Those reports are important because I’d like to know if any of the involved were in their right minds?
Who else knew that Brady and Kifer were engaged in this kind of behavior? Why did they target Smith’s home? Had they been there before? Did they know Smith?
If this case ever goes to trial, and we hope it does, maybe a better light will shine on how this tragedy came to pass. If it ends up being plea bargained in exchange for a guilty plea, it will be a disservice to the community.

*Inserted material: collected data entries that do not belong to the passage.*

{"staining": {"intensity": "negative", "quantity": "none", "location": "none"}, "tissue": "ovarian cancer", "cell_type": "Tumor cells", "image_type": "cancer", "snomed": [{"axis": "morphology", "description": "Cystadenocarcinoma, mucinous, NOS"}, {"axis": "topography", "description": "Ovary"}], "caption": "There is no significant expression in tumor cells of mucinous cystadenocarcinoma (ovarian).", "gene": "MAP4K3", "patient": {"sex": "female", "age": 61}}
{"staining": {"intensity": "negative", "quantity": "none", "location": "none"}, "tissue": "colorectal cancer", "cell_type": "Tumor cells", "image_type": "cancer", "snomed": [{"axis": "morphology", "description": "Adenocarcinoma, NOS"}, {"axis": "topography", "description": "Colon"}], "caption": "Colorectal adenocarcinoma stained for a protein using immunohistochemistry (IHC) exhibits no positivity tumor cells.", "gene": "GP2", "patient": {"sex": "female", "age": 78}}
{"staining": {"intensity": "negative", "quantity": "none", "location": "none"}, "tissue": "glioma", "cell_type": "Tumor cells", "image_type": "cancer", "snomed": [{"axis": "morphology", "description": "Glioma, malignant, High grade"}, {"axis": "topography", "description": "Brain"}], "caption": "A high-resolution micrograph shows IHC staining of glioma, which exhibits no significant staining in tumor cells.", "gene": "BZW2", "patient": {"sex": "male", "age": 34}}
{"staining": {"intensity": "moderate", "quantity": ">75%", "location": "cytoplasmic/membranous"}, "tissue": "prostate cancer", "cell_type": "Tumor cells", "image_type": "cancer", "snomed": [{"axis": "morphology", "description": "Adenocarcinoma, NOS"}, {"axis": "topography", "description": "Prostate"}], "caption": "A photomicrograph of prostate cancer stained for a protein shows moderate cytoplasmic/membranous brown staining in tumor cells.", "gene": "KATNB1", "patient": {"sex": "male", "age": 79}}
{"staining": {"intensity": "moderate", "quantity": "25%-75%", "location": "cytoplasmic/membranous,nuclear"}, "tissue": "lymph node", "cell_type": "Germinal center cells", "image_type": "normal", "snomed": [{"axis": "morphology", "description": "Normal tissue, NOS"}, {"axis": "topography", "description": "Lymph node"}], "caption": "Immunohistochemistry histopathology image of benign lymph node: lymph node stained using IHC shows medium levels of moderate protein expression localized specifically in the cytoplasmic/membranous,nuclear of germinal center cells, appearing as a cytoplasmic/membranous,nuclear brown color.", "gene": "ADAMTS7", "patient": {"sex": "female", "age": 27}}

Law enforcement has been put in an impossible position. The law says, in effect, that your right to defend your own home is not absolute. Apparently, you can only use the force necessary to stop the threat, and then you will be second-guessed as to whether the force used was excessive. The slope doesn’t get much slipperier than that.
Nothing can be undone. Two alleged burglars are dead, and Smith is charged with murder. Now what?
Most of the residents of this county are decent, law-abiding people. I don’t mean to dismiss this tragedy, but the vast majority of us are working hard at raising our families and doing our jobs. Many of us are going beyond that, and trying to build a better community. The existence of civilization requires that we continue to hold human life sacred and the rule of law critical. Almost all of us understand that.
However, 2012 will not go down as a good year for Morrison County. We have had two deaths from drug overdoses, one from meth and one from heroin. We have had a woman charged with trying to hire the murder of her ex-husband and a man charged with trying to kill his wife. That may seem like nothing in the metro area, but in a county of only 33,000 souls, that’s a lot.
Now we have the Thanksgiving Day shootings. Whether you side with the burglars or you side with Smith, you can’t be feeling very good about how things are going.
And that’s what we really need to address next. Instead of choosing sides in this terrible tragedy, let’s let the facts come dribbling out and, in the meantime, in our churches, our civic clubs and our coffee klatsches start talking about how we can reverse the trend and make this a better place to live.